— Consigne écrite 1 —
Reproduisez à l'identique les lignes des enregistrements, du tout début jusqu'à la ligne contenant « assessment, the highest », celle-ci comprise.

23-10-2019

Interruption des crédits à une entreprise : pouvoir de décision et responsabilité de la banque


Les banques qui souhaitent interrompre un crédit à un client qui est une entreprise doivent respecter certaines règles, pour ne pas courir le risque de commettre un abus de droit.
En matière de rupture des crédits ou des concours bancaires à une entreprise, le Code monétaire et financier prévoit un délai de préavis minimum de 60 jours, sauf dans deux cas où aucun délai n'est requis : le comportement fautif du client ou sa situation financière irrémédiablement compromise.
Le délai de préavis de 60 jours s'applique uniquement aux concours à durée indéterminée, alors que les deux cas de rupture exceptionnelle (faute ou situation compromise) concernent les concours bancaires quelle que soit leur durée.
L'analyse du texte du Code monétaire et financier qui vise la réduction ou l'interruption des concours bancaires, conduit à s'interroger sur la définition d'un crédit à durée indéterminée, sur le formalisme obligatoire de la rupture, ainsi que les circonstances qui peuvent justifier l'absence de délai de préavis.
On peut utilement préciser aussi les pratiques en matière de crédit à durée déterminée, et les particularités lorsque la société entre dans le cadre d'une procédure collective.

Entrées de données enregistrées:
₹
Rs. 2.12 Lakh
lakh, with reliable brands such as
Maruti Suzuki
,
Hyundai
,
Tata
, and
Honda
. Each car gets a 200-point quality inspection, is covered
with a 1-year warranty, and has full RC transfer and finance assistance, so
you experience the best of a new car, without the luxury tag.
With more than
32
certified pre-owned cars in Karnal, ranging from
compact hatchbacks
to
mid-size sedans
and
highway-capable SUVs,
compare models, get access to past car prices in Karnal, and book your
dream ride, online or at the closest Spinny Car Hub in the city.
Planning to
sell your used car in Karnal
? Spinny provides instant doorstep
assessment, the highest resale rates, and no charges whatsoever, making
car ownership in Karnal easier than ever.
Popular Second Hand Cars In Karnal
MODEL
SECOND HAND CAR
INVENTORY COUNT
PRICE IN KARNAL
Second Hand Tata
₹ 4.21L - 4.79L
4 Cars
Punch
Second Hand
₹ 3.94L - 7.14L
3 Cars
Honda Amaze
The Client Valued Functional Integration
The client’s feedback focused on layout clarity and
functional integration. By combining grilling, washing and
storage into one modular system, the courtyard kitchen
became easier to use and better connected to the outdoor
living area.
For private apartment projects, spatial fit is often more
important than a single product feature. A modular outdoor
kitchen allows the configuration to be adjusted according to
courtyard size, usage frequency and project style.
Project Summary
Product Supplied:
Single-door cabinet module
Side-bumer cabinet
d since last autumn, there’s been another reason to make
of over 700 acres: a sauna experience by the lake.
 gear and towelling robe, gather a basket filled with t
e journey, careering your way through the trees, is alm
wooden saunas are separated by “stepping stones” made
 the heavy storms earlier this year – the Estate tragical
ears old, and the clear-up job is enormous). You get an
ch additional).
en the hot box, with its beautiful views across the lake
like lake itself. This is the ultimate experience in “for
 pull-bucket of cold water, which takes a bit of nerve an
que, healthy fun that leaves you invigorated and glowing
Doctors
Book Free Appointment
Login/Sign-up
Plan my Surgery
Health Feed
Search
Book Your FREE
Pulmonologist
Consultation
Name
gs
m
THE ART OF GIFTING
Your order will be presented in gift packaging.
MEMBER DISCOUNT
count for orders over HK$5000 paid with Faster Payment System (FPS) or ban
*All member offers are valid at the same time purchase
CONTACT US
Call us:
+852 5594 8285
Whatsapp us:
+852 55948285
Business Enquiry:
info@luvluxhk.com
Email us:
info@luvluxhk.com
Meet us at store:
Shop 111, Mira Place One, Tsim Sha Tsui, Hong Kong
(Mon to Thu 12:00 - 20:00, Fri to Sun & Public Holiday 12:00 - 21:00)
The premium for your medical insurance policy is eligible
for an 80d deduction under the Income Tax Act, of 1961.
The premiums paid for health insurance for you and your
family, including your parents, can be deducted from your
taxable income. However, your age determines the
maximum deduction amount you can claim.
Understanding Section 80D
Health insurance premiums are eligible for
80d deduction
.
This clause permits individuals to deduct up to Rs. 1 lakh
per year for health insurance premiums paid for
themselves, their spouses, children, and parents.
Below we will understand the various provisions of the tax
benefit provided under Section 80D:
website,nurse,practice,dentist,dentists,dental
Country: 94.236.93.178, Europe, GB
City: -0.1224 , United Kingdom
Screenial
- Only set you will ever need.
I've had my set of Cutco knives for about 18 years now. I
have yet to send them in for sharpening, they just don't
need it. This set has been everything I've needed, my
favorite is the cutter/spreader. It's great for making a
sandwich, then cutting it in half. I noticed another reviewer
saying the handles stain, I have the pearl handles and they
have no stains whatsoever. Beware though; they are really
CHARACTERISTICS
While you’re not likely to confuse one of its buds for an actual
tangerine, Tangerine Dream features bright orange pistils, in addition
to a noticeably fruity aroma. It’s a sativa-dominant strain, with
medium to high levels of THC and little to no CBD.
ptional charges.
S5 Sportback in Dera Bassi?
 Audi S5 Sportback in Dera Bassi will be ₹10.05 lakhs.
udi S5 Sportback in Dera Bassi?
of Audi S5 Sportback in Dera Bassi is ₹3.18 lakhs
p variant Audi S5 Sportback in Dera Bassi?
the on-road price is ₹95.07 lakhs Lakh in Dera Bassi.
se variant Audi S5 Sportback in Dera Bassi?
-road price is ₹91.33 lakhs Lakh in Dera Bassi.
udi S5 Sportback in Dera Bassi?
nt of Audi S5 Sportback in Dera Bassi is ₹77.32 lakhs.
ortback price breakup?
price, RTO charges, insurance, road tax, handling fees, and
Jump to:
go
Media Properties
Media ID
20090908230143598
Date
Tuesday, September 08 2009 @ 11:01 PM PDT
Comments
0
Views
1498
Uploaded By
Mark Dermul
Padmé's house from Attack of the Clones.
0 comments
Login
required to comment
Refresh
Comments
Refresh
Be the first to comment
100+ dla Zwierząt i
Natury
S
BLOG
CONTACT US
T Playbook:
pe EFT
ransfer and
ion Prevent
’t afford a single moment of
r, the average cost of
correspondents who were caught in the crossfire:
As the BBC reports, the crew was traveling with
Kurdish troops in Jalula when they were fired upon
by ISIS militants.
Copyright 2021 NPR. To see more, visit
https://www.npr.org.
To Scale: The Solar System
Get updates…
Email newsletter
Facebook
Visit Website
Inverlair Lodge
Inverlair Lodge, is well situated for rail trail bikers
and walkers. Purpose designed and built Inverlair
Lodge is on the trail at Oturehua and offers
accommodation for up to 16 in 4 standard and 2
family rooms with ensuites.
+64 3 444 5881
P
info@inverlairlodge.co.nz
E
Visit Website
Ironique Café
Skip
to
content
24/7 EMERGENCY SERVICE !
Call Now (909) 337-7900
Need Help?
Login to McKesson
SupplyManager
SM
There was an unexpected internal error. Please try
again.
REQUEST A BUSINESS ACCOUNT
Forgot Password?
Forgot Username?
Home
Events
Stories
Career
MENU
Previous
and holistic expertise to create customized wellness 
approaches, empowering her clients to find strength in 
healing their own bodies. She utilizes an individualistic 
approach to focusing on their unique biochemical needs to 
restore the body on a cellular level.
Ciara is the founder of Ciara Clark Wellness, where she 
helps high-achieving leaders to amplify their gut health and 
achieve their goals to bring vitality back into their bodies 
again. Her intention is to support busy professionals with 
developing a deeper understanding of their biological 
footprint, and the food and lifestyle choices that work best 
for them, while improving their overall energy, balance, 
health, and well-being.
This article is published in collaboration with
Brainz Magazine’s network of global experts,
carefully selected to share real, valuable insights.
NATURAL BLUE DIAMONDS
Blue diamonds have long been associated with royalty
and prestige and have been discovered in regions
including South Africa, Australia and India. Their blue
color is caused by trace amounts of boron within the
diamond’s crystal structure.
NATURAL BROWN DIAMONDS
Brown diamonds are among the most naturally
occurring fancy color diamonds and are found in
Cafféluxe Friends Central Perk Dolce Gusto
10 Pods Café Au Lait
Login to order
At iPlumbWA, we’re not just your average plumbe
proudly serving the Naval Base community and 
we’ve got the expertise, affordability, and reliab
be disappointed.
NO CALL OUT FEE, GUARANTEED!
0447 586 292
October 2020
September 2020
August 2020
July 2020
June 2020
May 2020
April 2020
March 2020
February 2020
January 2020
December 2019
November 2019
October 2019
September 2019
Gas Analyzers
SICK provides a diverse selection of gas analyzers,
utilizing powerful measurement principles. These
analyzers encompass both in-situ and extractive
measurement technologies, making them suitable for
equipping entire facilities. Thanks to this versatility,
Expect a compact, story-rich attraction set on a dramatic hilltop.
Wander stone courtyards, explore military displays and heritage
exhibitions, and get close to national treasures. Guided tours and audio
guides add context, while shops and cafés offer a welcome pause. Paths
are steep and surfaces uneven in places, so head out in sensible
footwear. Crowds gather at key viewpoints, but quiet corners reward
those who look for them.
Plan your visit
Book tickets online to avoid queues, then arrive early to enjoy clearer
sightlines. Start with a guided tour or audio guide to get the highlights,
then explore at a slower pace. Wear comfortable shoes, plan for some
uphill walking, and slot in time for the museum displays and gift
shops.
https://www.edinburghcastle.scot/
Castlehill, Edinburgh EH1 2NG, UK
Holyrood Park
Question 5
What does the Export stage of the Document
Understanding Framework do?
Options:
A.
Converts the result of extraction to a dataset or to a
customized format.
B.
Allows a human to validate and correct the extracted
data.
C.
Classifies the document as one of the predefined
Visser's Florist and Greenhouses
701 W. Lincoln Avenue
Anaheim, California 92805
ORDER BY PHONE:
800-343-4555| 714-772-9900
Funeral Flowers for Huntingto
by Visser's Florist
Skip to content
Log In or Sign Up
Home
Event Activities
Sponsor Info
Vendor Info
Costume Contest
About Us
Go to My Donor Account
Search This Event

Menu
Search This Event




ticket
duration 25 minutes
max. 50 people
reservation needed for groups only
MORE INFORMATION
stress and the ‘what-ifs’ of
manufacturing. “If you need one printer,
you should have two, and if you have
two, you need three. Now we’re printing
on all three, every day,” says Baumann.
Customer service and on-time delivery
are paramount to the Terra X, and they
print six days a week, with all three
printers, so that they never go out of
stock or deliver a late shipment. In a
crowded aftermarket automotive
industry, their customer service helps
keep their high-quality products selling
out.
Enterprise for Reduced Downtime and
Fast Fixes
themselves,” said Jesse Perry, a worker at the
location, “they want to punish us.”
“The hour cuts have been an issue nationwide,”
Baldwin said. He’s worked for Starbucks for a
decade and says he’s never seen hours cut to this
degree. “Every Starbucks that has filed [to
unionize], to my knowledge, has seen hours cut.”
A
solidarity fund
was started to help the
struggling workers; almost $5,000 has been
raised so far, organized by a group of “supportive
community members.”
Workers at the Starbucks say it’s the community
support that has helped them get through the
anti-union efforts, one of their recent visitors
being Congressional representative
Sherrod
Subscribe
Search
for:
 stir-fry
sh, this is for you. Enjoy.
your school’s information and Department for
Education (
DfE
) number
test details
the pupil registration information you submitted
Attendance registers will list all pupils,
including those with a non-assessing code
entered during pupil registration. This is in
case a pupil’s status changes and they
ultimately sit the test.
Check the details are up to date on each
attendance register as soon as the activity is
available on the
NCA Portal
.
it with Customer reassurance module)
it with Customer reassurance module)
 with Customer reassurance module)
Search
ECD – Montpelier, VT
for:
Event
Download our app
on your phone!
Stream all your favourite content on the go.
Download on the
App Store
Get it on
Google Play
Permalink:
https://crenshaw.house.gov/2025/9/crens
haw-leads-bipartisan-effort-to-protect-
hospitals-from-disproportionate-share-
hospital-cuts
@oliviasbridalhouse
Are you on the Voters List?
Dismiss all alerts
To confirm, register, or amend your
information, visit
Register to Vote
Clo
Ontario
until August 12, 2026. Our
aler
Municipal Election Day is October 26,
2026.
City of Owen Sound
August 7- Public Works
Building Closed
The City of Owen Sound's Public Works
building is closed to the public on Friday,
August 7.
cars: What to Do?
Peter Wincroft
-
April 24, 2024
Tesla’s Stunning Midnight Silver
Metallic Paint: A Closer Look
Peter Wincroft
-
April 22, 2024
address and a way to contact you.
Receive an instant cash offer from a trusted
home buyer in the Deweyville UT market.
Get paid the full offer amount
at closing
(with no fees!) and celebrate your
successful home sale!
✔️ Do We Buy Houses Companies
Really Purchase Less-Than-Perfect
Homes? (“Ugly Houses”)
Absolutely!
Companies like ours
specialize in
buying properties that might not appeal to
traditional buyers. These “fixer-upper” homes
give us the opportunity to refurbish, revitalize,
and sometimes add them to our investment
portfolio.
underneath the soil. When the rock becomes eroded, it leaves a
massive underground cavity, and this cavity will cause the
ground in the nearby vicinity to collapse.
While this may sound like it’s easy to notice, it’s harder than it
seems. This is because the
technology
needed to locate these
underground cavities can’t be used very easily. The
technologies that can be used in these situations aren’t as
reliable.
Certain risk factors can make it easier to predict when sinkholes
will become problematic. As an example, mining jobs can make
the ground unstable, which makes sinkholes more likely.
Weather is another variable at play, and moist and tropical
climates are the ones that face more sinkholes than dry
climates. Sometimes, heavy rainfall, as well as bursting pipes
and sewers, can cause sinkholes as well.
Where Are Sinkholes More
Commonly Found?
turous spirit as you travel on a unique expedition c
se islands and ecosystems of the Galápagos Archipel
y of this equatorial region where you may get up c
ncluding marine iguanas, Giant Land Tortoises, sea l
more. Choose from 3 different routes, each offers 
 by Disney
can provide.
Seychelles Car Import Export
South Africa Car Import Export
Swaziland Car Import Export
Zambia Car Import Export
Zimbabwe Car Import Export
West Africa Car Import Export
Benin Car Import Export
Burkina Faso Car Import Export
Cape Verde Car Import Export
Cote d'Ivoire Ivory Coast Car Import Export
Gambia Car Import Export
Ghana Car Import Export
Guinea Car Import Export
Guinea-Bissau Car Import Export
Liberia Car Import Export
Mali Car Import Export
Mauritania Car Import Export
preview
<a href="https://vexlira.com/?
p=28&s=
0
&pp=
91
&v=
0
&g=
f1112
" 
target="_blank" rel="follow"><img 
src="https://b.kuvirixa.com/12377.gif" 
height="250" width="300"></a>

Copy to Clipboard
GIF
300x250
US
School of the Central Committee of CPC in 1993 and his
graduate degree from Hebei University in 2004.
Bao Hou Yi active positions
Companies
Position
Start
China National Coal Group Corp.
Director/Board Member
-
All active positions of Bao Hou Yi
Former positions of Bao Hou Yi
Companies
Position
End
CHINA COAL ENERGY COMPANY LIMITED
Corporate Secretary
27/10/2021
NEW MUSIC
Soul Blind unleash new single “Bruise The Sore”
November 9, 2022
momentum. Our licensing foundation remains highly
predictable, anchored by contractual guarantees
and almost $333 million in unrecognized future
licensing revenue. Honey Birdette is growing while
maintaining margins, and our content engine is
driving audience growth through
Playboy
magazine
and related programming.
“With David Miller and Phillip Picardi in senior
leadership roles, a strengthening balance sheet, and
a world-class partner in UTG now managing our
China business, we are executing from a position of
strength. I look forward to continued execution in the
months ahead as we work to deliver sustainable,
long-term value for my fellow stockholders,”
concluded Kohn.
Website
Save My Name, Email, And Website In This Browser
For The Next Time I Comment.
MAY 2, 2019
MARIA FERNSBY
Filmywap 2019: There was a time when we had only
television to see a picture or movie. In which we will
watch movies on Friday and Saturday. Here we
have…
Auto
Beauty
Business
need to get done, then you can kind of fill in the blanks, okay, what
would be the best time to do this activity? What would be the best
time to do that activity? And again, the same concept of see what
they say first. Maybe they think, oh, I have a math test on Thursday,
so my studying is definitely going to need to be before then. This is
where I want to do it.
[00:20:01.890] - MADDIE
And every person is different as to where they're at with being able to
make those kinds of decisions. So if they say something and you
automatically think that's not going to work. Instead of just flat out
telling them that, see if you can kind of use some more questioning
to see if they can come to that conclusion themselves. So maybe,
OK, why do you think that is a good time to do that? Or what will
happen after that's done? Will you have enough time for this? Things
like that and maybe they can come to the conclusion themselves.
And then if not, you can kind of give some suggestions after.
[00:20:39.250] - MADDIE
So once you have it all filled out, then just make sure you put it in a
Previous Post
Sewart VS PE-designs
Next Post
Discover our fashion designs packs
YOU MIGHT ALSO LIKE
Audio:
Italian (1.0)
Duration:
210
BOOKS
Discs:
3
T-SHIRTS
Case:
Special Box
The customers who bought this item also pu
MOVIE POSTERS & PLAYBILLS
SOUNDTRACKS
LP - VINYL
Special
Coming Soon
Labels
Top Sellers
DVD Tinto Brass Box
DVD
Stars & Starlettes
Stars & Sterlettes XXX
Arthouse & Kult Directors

— Consigne écrite 2 —
Dans l'article sur l'interruption des crédits aux entreprises, relevez les points sur lesquels l'analyse du texte du Code monétaire et financier conduit à s'interroger.

— Corrigé de l'exercice 1 —
₹
Rs. 2.12 Lakh
lakh, with reliable brands such as
Maruti Suzuki
,
Hyundai
,
Tata
, and
Honda
. Each car gets a 200-point quality inspection, is covered
with a 1-year warranty, and has full RC transfer and finance assistance, so
you experience the best of a new car, without the luxury tag.
With more than
32
certified pre-owned cars in Karnal, ranging from
compact hatchbacks
to
mid-size sedans
and
highway-capable SUVs,
compare models, get access to past car prices in Karnal, and book your
dream ride, online or at the closest Spinny Car Hub in the city.
Planning to
sell your used car in Karnal
? Spinny provides instant doorstep
assessment, the highest resale rates, and no charges whatsoever, making

— Corrigé de l'exercice 2 —
- la définition d'un crédit à durée indéterminée
- le formalisme obligatoire de la rupture
- les circonstances qui peuvent justifier l'absence de délai de préavis